Excerpt =>
============================================================
There's a fair bit to pick from this week, but when a man widely regarded as inferior to a giant catfish when it comes to quarterbacking does this to you:

There's not much to say that you can't say by tagging your post "times I wish I were dead" as Hey Jenny Slater's Doug Gillett does. Or by comparing your defensive coordinator to Maurice Gamelin, the man in command of the French military-type substance during World War II. UGA's Willie Martinez does come out on top 5-3. So Georgia's got that going for them. They've also got this week's Tears of Unfathomable Sadness all to themselves; you know it's bad when the Georgia blogs -- which I praised/criticized earlier this year for being amongst the most reasonable outposts in the blogosphere -- are pumping out TWIS-worthy material:

F.



That's all the breakdown you need from today's game.

What must the message boards be saying ?

DRUNK AND BITTER   (Posted on 10/11 at 4:56 a.m.)
even after a nap, severeal brewskies, gheetting laid, another party, and more drinsk, im still sick to my stomach at4 in the morning.

i live ibn tennesseee, and being the looudest dawg fan i know, its tough.

Elsewhere on that fantastic, spleen-ridden board: Budman says Georgia is Kentucky now, an argument about Joe Cox that involves the statement "I know you've got ginger love for him," many people taking the Boy Wonder over Mark Richt as a head coach, calls for Richt's firing, and, naturally, the "Welcome to MEDIOCRITY" post as mandated by the Internet Message Board act of 1996.

The rest of the week in spleen after the jump.

ACC

Florida State is now 0-3 in the ACC for the first time ever. The president is resigning. The trustees have brought the knives out for the guy who built the program. And Tomahawk Nation has been railing against the dying days of the Bowden regime for a couple years now. Result? Well ... they actually hold it together pretty impressively, leaving the bile for the commenters.

Said commenters, though:

there just can't be anything more emasculating at this level

than walking off the field after 4 quarters knowing you didn't stop them once. Not a field goal, not a punt...all touchdowns when they didn't self inflict w/errant pitches resulting in fumbles.

watching the demeanor of our kids on defense is just plain depressing.

by BCDnole on Oct 10, 2009 10:23 PM PDT

I don't know, BCDnole, did you check the City of Crompton stats above?

And here's a nice bit of Fan Civil War for the mustache enthusiasts in the crowd:

"Jimbo Fisher is the reason we lost this game"

Direct quote from a "fan" behind me..i felt as though it was my inherent right and duty to punch him directly in the nose

by fsudt45 on Oct 10, 2009 10:21 PM PDT

DT45 is asked whether he actually followed through with the punchening. He did not use his fists, but he got his blows in:

i punched him with my words
told him terrible things..things that richard pryor wouldn't speak

by fsudt45 on Oct 10, 2009 10:23 PM PDT

Excellent work.

Elsewhere, Boston College gets an F for their humiliation at the hands of Virginia Tech; shortening "Spaziani" to Spaz is going to get very middle-school in about three weeks. For now, the inexplicable decision to throw the second-team offense out in the second quarter when BC was down 17-0 comes in for a pummeling:

I was outraged and horrified to see the second team offense play in the first half. That was the most godawful coaching decision I can remember seeing. Of all the things that upset me in this game, that was *by far* the worst!
============================================================
Data entries

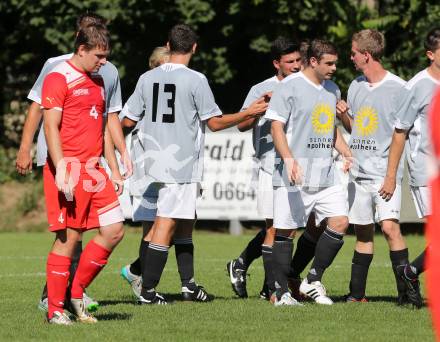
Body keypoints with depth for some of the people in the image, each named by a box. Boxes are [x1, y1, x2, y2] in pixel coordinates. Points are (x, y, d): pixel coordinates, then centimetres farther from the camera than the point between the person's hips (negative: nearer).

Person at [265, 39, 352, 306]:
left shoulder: (332, 90, 16)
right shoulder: (289, 87, -6)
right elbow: (276, 126, -9)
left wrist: (348, 153, 12)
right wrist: (289, 159, -22)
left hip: (326, 174, 6)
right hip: (295, 174, -6)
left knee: (340, 221, -6)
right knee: (286, 230, -2)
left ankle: (313, 281, 7)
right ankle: (282, 292, 7)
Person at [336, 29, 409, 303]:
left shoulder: (398, 88, -6)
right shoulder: (356, 86, 14)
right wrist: (343, 115, 2)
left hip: (386, 170, -6)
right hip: (359, 170, 6)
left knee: (390, 226, -18)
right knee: (363, 232, 10)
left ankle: (405, 290, -15)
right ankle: (357, 294, 16)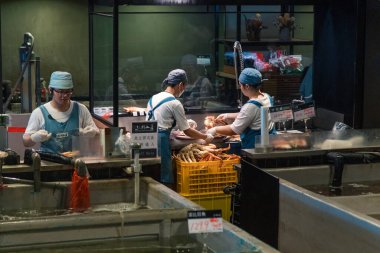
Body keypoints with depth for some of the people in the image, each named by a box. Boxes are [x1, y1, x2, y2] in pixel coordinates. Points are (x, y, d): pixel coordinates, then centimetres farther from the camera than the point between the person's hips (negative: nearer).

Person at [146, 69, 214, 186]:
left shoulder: (153, 98, 13)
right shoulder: (175, 104, -8)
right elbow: (187, 131, -2)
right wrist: (206, 137, 11)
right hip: (160, 141, -8)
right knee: (166, 181, -3)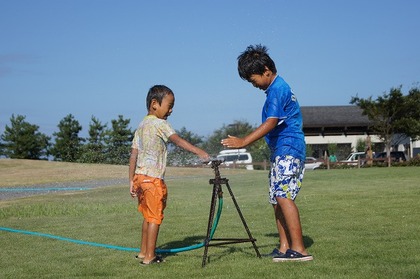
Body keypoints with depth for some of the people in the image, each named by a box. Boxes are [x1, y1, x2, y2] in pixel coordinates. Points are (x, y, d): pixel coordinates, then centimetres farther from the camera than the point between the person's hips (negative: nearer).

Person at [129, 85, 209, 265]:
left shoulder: (141, 126, 17)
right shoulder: (159, 124, -8)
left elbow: (133, 155, 15)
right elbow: (178, 141, -24)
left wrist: (132, 181, 16)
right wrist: (199, 152, -33)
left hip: (139, 176, 8)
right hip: (153, 178, -8)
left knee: (148, 216, 18)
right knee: (155, 216, -2)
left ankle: (143, 252, 25)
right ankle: (149, 256, 0)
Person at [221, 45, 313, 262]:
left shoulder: (277, 89, -13)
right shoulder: (277, 88, 18)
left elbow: (270, 124, -23)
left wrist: (243, 142, -27)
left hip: (288, 150, -11)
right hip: (280, 152, 11)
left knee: (283, 195, -18)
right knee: (277, 200, 9)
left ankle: (299, 249, -19)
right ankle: (284, 247, 11)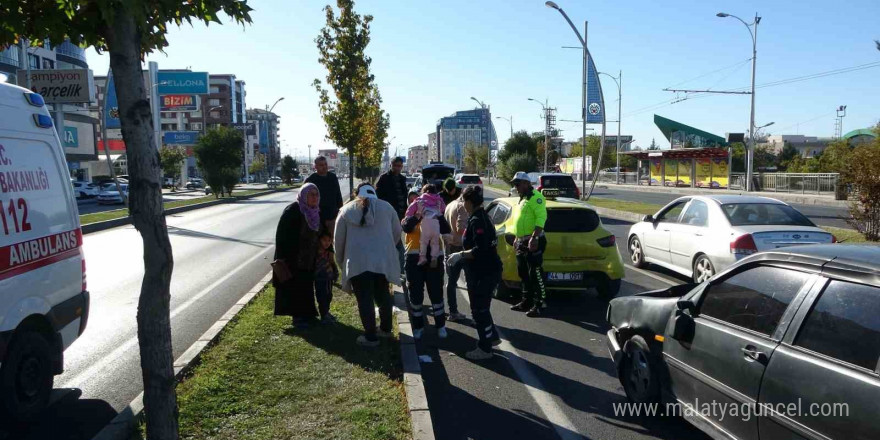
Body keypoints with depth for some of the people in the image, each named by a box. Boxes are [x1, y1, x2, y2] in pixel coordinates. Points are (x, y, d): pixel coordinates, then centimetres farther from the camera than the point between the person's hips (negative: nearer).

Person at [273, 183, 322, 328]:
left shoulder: (315, 212, 3)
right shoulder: (292, 211, -18)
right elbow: (281, 235, -18)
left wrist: (317, 255, 15)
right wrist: (281, 258, -21)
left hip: (309, 258, 7)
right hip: (293, 258, -7)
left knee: (306, 285, 16)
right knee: (295, 287, 1)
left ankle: (306, 312, 28)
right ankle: (296, 316, 12)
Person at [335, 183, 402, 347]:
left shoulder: (347, 209, 8)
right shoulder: (386, 207, 10)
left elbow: (338, 239, 11)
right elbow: (397, 233, 15)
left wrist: (341, 261, 24)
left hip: (357, 261, -2)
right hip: (383, 259, 2)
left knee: (364, 299, 4)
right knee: (383, 295, 19)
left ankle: (370, 336, 8)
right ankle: (385, 329, 31)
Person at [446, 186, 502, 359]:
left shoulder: (477, 221, -20)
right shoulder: (481, 216, 11)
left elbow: (480, 250, -27)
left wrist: (461, 255, -19)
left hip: (484, 273, -10)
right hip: (485, 271, 10)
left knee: (479, 309, 0)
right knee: (481, 307, 22)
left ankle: (484, 349, 10)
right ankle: (492, 336, 36)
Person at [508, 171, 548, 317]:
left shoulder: (535, 197, -11)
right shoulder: (522, 199, 20)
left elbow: (541, 218, -22)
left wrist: (534, 237, -28)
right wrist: (517, 238, 24)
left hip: (533, 242, -10)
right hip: (522, 242, 10)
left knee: (536, 274, -7)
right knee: (523, 274, 15)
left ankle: (539, 304, -2)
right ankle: (527, 301, 25)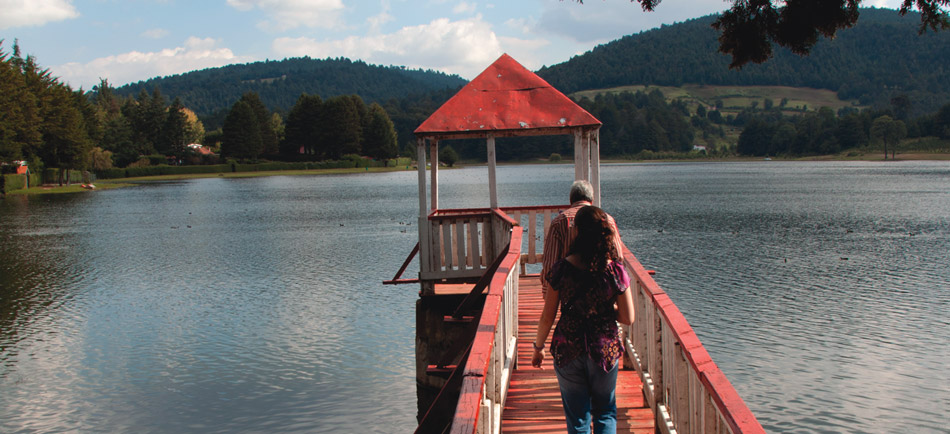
============================================================
Things to do =>
1 - Extract the passage of the college football roundup between "Elsewhere on that" and "act of 1996.", inclusive.
2 - Write the next part of the college football roundup, picking up right after its final sentence.

Answers =>
1 -
Elsewhere on that fantastic, spleen-ridden board: Budman says Georgia is Kentucky now, an argument about Joe Cox that involves the statement "I know you've got ginger love for him," many people taking the Boy Wonder over Mark Richt as a head coach, calls for Richt's firing, and, naturally, the "Welcome to MEDIOCRITY" post as mandated by the Internet Message Board act of 1996.

2 -
OUTRAGE!

BIG EAST

Light week here with Cincinnati off and nonconference play wrapping up with wins (actual wins!) for Rutgers and Louisville, so we'll go back to the Syracuse well. The Cuse got blown off the Carrier Dome field, causing Troy Nunes Is An Absolute Magician to declare a moratorium on honoring Syracuse's legendary past:

Two things Syracuse should never do again...invite Jim Brown to watch a game and honor Ernie Davis.

Brown's witnessed two shellackings in his last two trips to the Carrier Dome -- though that statement might go for anyone who's been to the Dome twice since Donovan McNabb graduated -- and on the three separate occasions Ernie Davis has been honored, Syracuse has gotten pounded by South Florida. Nunes on that:

At this point I'm all for thanking Jim Brown and Ernie Davis for everything they've done and never speaking of them again. Deal? Deal.

If they get Brown and McNabb to have a photo op near the Ernie Davis statue, the entire city of Syracuse might implode, leaving nothing but a scrap of furry orange material behind.

BIG TEN

Rich Rodriguez decided to yank Tate Forcier for Denard Robinson late, which worked out fine for one drive but did not work out when Michigan got the ball back needing a field goal with just 1:40 late. Forcier, of course, has several comebacks already this year. Denard Robinson's QB rating is worse than Nick Sheridan's was last year. People at the home base are taking it well:

I Have Seen Evil Incarnate

I attended the game Saturday at Iowa.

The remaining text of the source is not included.